To date, Sharpless does not believe there's been one cancer where there's been preservation of screening versus the other ones, but rather that the absence or delay of screenings has been generally uniform across the board. He believes the NCI needs to look into research on the stage of diagnoses, grade of tumors, and other elements of screening delay as they relate to morbidity. If certain cancer patients are diagnosed later, but the outcomes are exactly the same and the tumor is not upstaged, this will help the agency conclude that some cancer screening is not as important, indicating overdiagnosis and overtreatment.

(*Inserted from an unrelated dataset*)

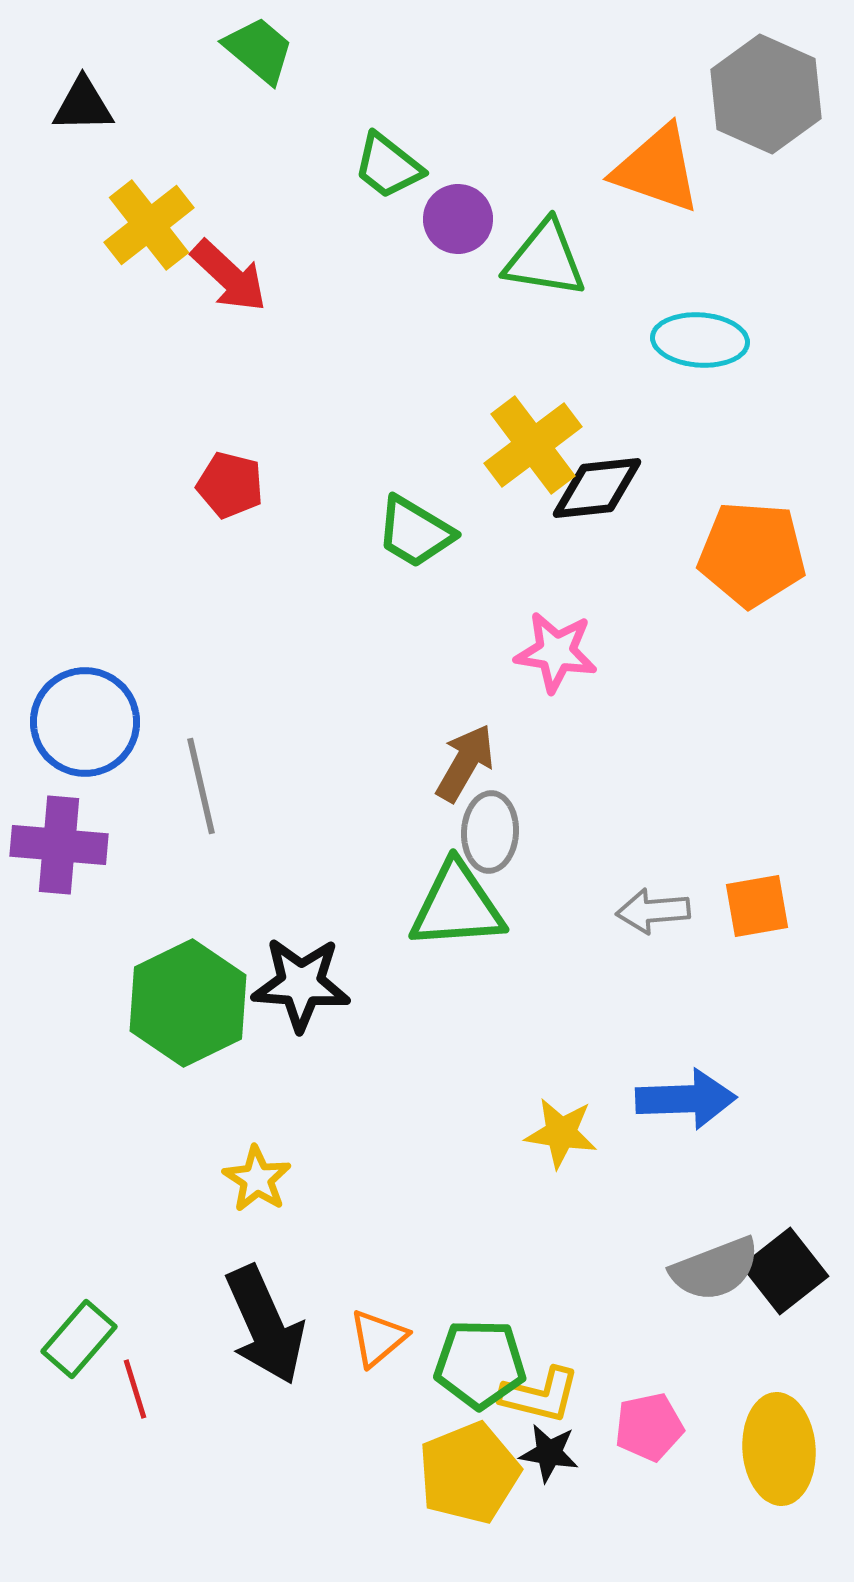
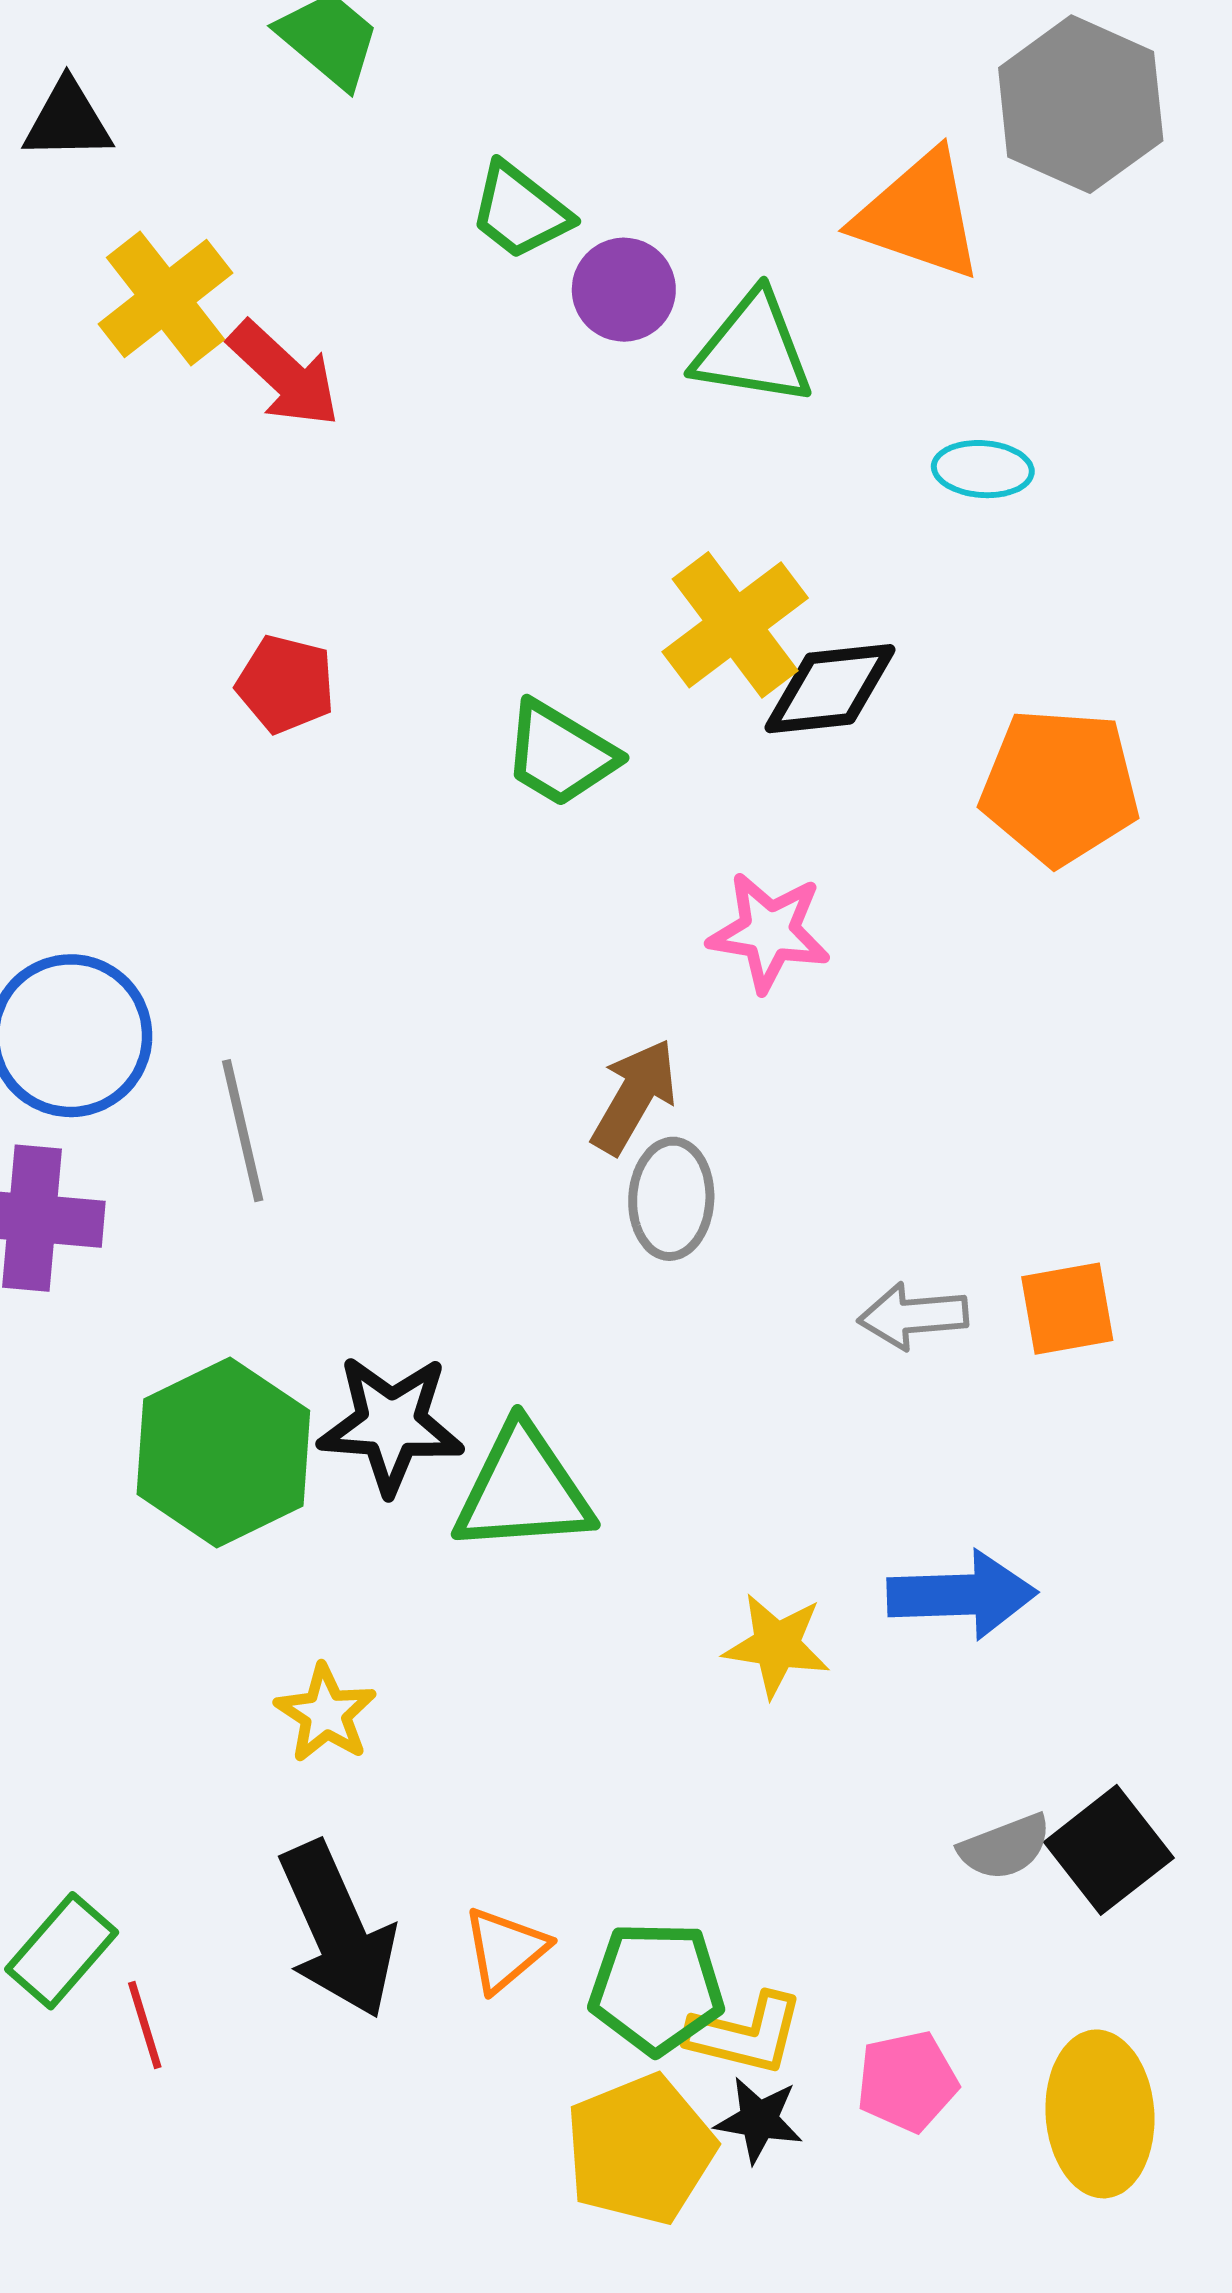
cyan ellipse: (700, 340) -> (983, 469), size x0.7
green triangle: (457, 906) -> (523, 1490), moved
gray semicircle: (715, 1269) -> (1005, 1847), size x0.7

"If we see evidence that cancers are presenting at a later stage, needing more aggressive surgery to be cured or more comprehensive chemotherapy, or that they're leading to excess mortality, this will be informative on the topic of screening," Sharpless shared. "We're very interested in the stage that people present at these screened detected cancers, the morbidity that new cancer causes; the side effects of treatments; the side effects of the cancer in those populations; and the eventual outcome, cure, or death. All of those endpoints are things that we will follow."
Ultimately, Sharpless reasons that patients must seek to answer what screening measures are immediate versus what can be deferred for some time while the pandemic continues. For example, a healthy young woman with no family history of breast cancer or breast pathology could potentially defer her mammogram for 6 months or a year after discussion with a physician.
"Should that same patient have a symptom, a new lump, or a painful breast lesion, then they should not defer that care," Sharpless explained. "The details of these matters make it hard to suggest general recommendations on what patients should do."
Instead of following general recommendations, Sharpless advises patients to discuss their cancer screenings with their health care provider, who should be well-informed of NCI best practices. Furthermore, the NCI has a number of resources for both providers and patients, including COVID-19 recommendations, on the agency's website (http://cancer.gov).
Overall, Sharpless concludes that health care professionals now have enough experience with the coronavirus in health care settings to be able to provide both great cancer care and great COVID-19 care. He believes this is extremely important because the NCI does not want to exchange one public health crisis, the pandemic, for another health crisis, the public health care crisis of excess cancer mortality.
"I think the NCI has an obligation to provide research funding to scientists to try and understand the effects of this decreased screening on cancer outcomes," Sharpless said. "We need to get back on track. That's the goal."
Lindsey Nolen is a contributing writer.